The one thing I know for sure is that hybrid can’t mean doubling the workload and resources for marketing and events teams: running a full in-person event and then producing an entirely separate virtual event for those at home. 

To do that well is extremely cost prohibitive. Corporate event planners would need two separate significant budgets—and internal teams—to produce a single hybrid conference.  

And to do that poorly, by simply offering video feeds of live presentations, would ignore what so many of our clients—and their clients—tell us they want: access to the full immersive experience of an event but with the convenience of attending or speaking from anywhere. Many people have come to depend on the ability to access event content where, when, and how they want—without having to show up in a room in person.

The future of events is not a digital add-on to an in-person experience; it’s a physical add-on to a digital one. 

Like most solutions to hard questions, then, the answer to hybrid is simplicity: one flow, one experience, one event company that takes care of the entire production. This isn’t a hybrid model of events. It’s the future of events—full stop.

For our partners, that means working with a single event partner to create a magical, consistent, and seamless experience—the same design and schedule and onboarding process for both in-person and virtual versions of the event.

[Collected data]

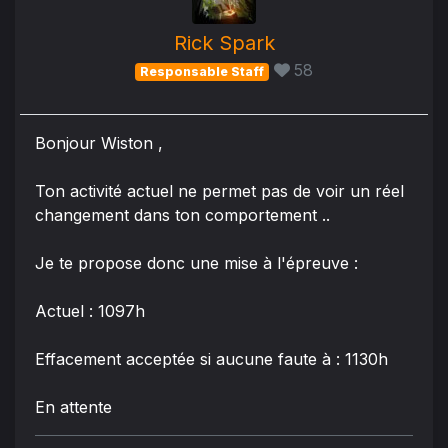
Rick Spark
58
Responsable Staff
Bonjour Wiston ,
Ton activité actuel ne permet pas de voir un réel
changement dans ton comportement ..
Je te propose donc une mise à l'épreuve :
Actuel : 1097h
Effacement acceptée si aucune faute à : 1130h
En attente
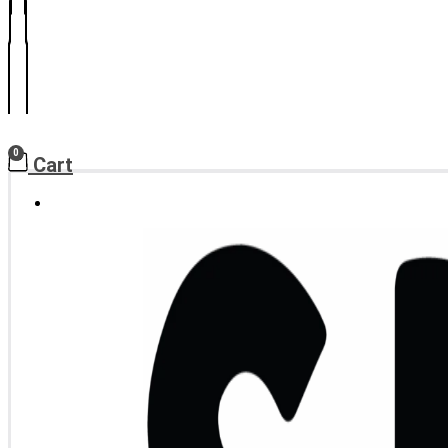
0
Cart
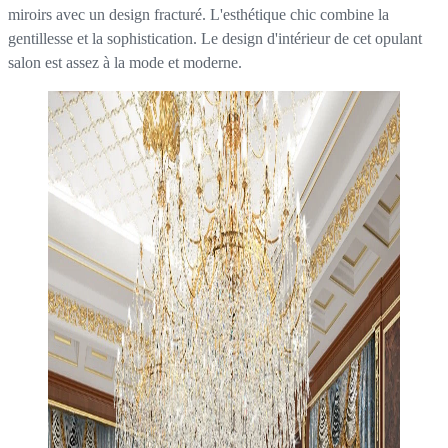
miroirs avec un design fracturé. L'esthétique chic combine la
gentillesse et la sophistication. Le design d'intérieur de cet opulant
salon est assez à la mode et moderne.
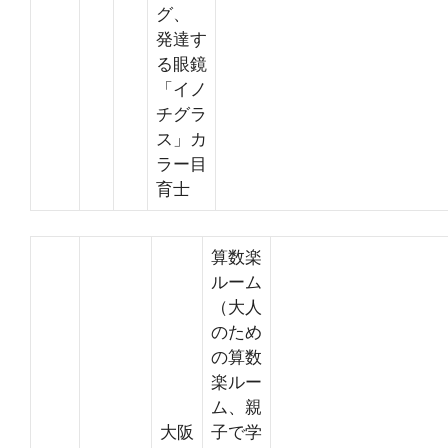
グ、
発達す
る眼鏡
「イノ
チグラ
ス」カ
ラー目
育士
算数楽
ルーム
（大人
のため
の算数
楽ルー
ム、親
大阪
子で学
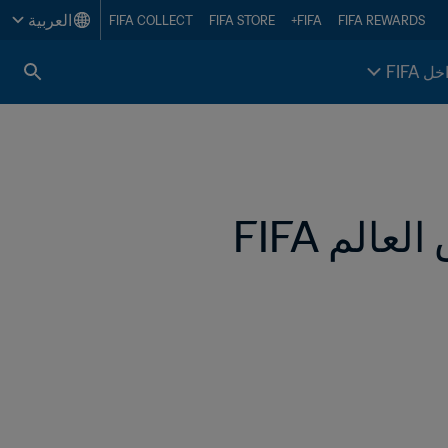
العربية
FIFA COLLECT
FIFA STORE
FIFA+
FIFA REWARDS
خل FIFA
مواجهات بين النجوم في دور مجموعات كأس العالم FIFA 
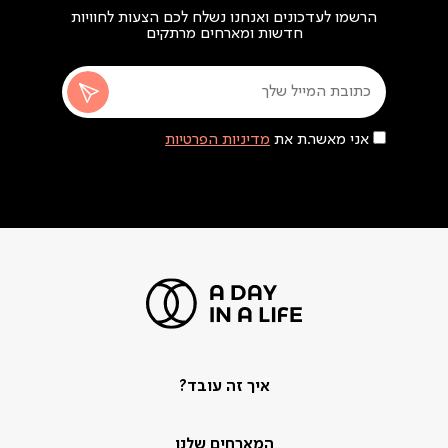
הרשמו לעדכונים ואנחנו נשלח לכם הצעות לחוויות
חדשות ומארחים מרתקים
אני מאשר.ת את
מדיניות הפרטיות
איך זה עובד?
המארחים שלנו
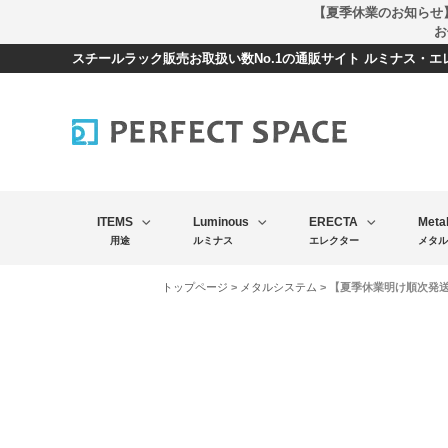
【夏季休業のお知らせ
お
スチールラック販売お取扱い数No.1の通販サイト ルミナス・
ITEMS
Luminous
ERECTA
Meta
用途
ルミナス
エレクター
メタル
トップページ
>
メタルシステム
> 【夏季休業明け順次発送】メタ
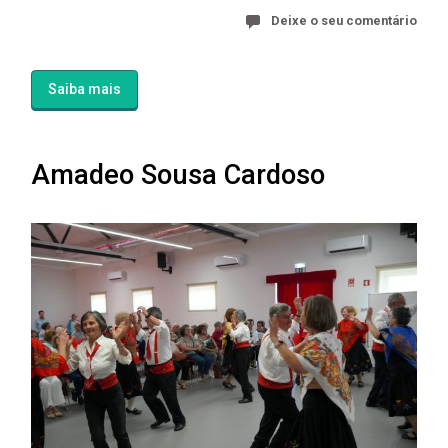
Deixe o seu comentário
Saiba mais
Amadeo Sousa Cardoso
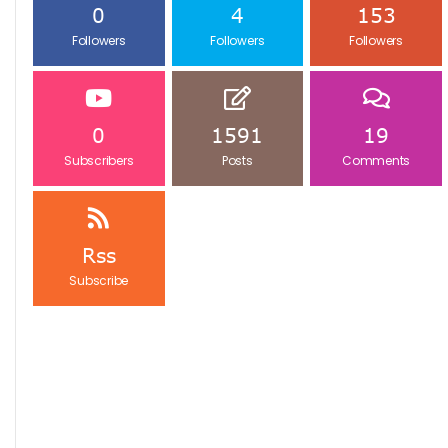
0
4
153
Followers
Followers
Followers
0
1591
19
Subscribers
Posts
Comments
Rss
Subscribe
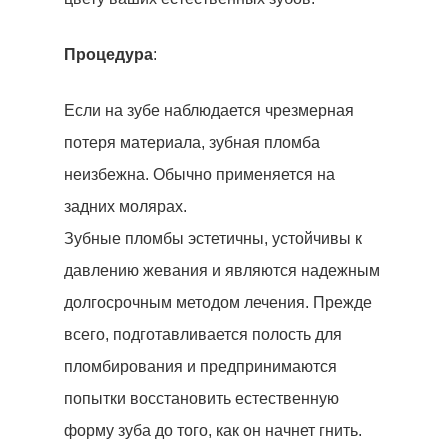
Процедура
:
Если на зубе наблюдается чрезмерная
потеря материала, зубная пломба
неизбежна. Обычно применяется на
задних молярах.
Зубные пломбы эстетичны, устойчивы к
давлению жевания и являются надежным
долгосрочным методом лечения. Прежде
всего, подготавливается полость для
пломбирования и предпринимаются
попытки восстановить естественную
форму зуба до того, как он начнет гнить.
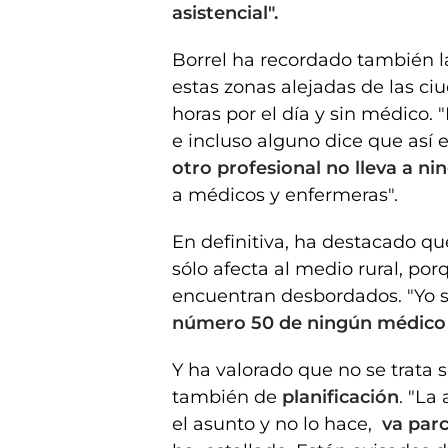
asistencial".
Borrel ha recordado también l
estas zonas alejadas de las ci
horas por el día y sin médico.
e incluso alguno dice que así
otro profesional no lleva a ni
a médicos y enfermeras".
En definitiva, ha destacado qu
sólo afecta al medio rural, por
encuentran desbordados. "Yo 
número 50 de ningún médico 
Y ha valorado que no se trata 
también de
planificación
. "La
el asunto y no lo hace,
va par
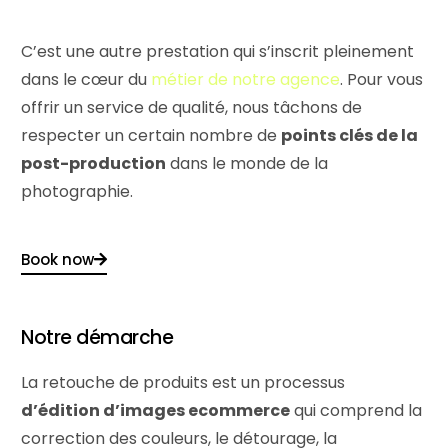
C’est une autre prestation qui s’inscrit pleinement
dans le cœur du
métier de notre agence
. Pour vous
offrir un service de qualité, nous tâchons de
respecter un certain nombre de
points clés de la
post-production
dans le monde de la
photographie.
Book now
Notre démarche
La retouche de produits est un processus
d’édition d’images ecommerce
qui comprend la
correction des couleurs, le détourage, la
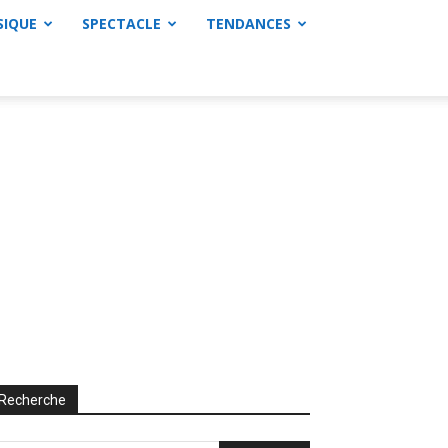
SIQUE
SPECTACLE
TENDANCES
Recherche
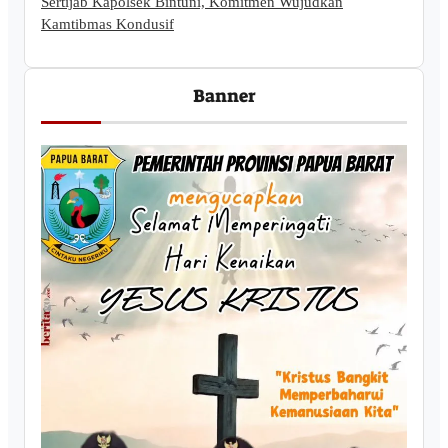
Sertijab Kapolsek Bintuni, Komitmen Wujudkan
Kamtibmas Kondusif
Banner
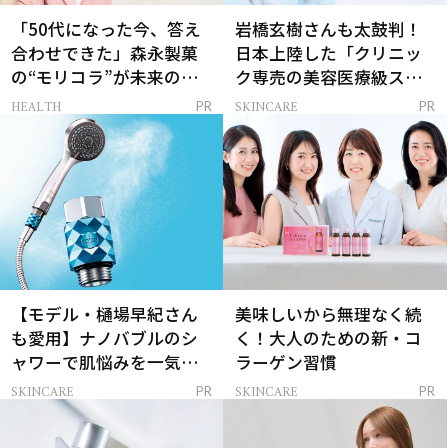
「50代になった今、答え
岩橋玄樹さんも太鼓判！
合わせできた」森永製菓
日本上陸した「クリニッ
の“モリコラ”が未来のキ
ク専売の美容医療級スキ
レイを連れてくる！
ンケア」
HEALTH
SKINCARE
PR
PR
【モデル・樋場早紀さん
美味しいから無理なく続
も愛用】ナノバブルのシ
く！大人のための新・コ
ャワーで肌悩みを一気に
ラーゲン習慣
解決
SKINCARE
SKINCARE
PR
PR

Task goal: Continue the passage on hybrid events, picking up right after its final sentence.

Exercise result:
The same custom videos and set designs would appear in person and virtually. The same event agenda and one-on-one meeting schedule would be available in person and virtually. And speakers would be prepared by the same event staff, in the same physical or virtual greenroom, whether presenting in person or virtually. Some speakers would take the main stage at a physical venue. Others would appear on-screen or, in the near future, as holograms. 

And for event attendees, this means maintaining the ability to mix and match their experience. They can attend live sessions one day, network that evening, then watch video highlights of 20 speakers they may have missed on the flight home. 

Meanwhile, whether a person attended in person, online, or both, event organizers would have access to all the same performance data and customer analytics, as well as a living, ever-expanding archive of event content.

In the end, the future of events is not digital or hybrid or physical. It’s all of these things, because creating a unified theory of events is the only way to get the best of all worlds—in-person networking and granular digital analytics, serendipitous encounters, and the freedom to engage in content anywhere.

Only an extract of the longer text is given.